Re: Another Validation Error

Author: M.Prince (24 Nov 04 2:53pm)

Looks like we had a bug on our end with honey pots installed on .info domains. It's fixed now. Sorry for the trouble, but thanks for letting us know!

PS - Glad we didn't have to get into diagnosing ACK sequences!

Re: Another Validation Error

Author: C.Pettinger (24 Nov 04 3:31pm)

Don't be knocking ACK sequences! ;-)
Me and my ACKs are quite happy now. Thanks for the help!

BTW, I am VERY impressed with how comprehensive things are for a project that is just starting out. Little things like customizing the README file and sending customized, example HTML after the install.... Not that we are idiots and couldn't figure it out, it just makes it much easier and quicker to get things going.

Curious about upgrading. When you release a new version of the script, wil we:
a. Get notified automatically?
b. Be able to drop it right in place or will we have to go through a registration process again?

Thanks again!

Re: Another Validation Error

Author: M.Prince (24 Nov 04 5:33pm)

Thank you very much for the kind words. Hearing that all the attention to detail is noticed and makes things easier means a lot to all of us. We're thrilled by how well the Project has been received and hope it will only continue to grow as more data rolls in.

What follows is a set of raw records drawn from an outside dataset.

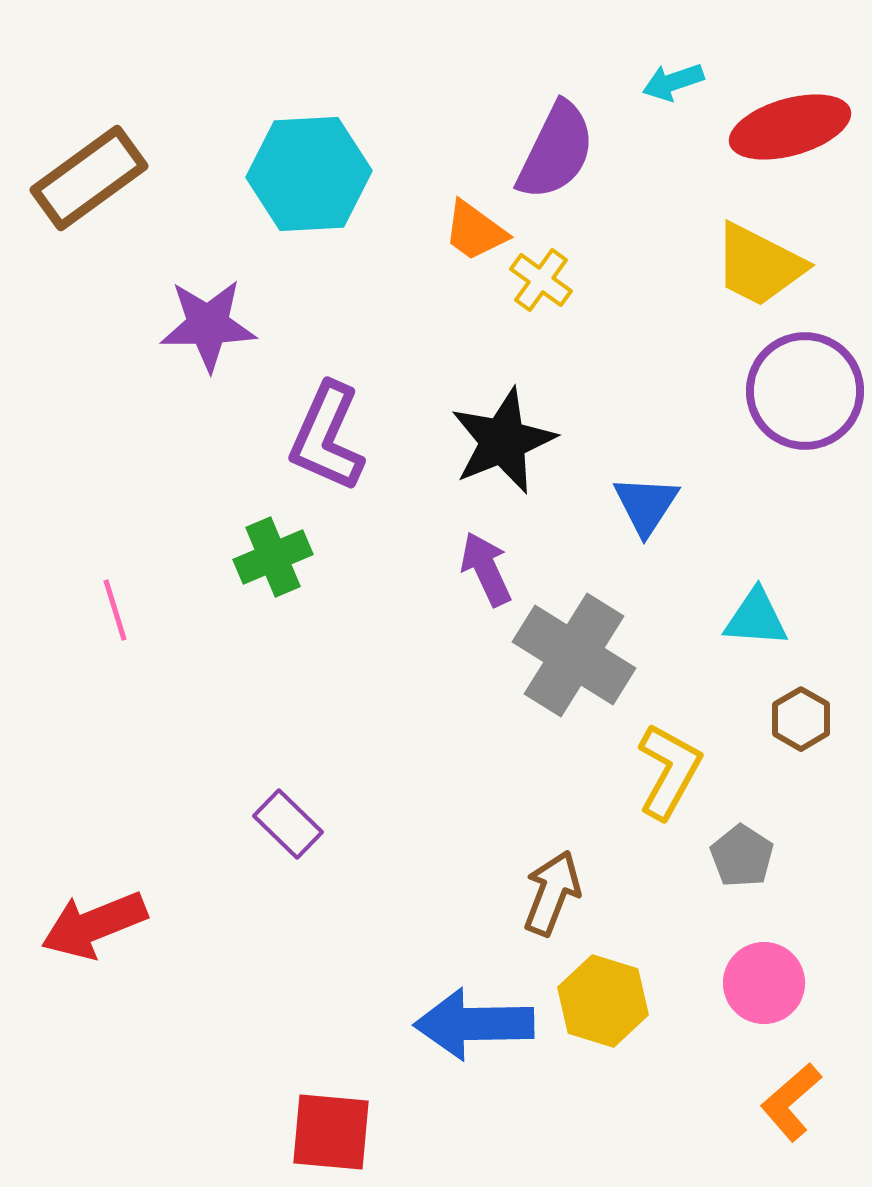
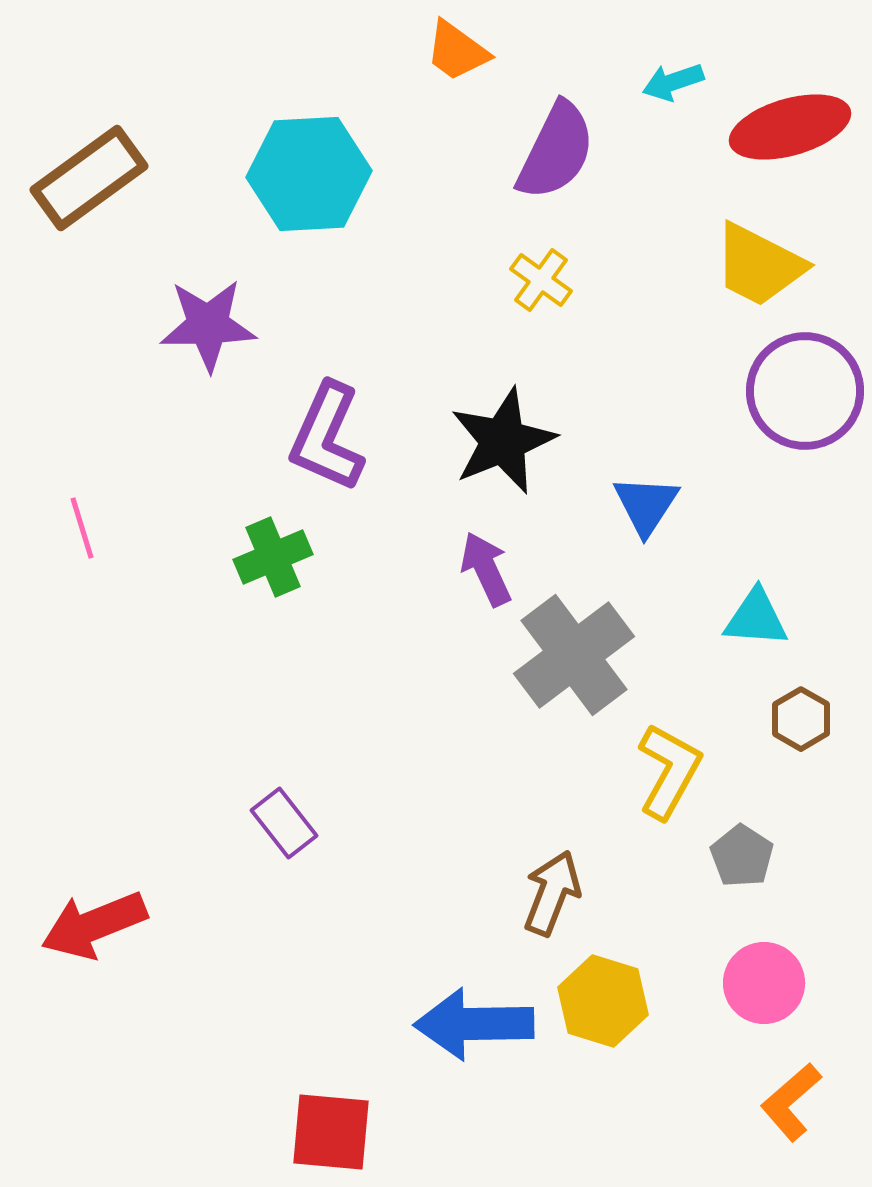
orange trapezoid: moved 18 px left, 180 px up
pink line: moved 33 px left, 82 px up
gray cross: rotated 21 degrees clockwise
purple rectangle: moved 4 px left, 1 px up; rotated 8 degrees clockwise
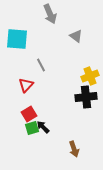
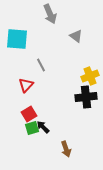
brown arrow: moved 8 px left
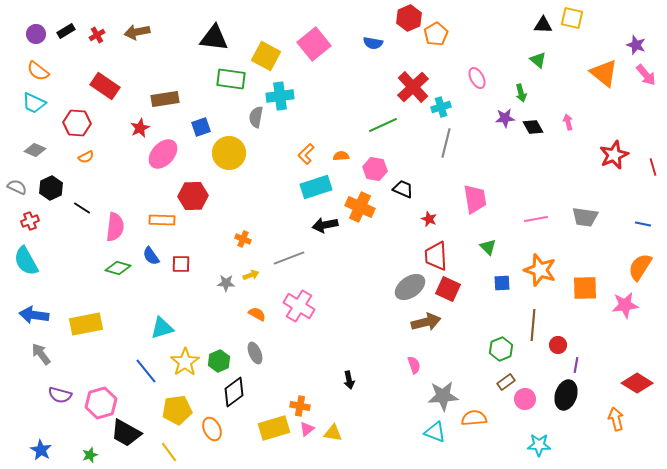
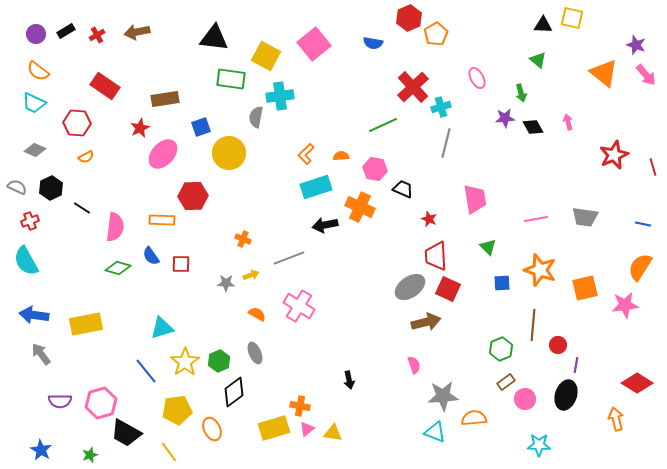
orange square at (585, 288): rotated 12 degrees counterclockwise
purple semicircle at (60, 395): moved 6 px down; rotated 15 degrees counterclockwise
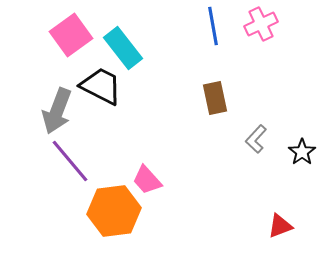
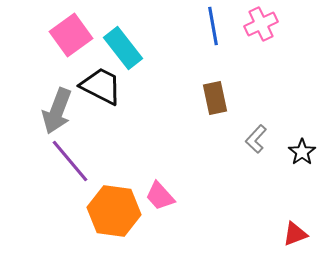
pink trapezoid: moved 13 px right, 16 px down
orange hexagon: rotated 15 degrees clockwise
red triangle: moved 15 px right, 8 px down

Most of the customization and nitty-gritty details to make the process for users easier are due to Lee Holloway, our rock star PHP developer. We dreamed up this project months ago thinking it would be easy to implement. Very quickly it became clear that there were layers and layers of complexity (you wouldn't believe, for example, how many different ways we've found for people to setup PHP so it doesn't pass back ENV variables). At every step Lee has been able to find not only solutions, but elegant solutions.

As for upgrades, we have some upgrades in the works to add features and fix a few bugs. For example, we want to help bloggers track "comment spammers." What we're planning to do is include a form on the honey pot page and track what gets submitted to it. There are a number of other tweaks and features we've started making a list of and hope to work into the scripts once things settle down and stabilize with the initial wave of signups.

We'll try and make updating your script as easy as possible. My guess is that we'll send out a notice at some point via email. Probably what you'll have to do is go to the Download New Script page. It will be pre-filled with your existing settings. If you want to keep them the same and just get the new version you'll just click the download button. You can replace the old script with the new one. You'll still have to activate it just so we can be sure it's in the right place and working, but all the hidden links you've included on your pages shouldn't need to be recreated.

If there's anything you'd suggest we do to make the process easier, we're happy to see if there's a way to work it into our process. Thanks to everyone for support of the Project!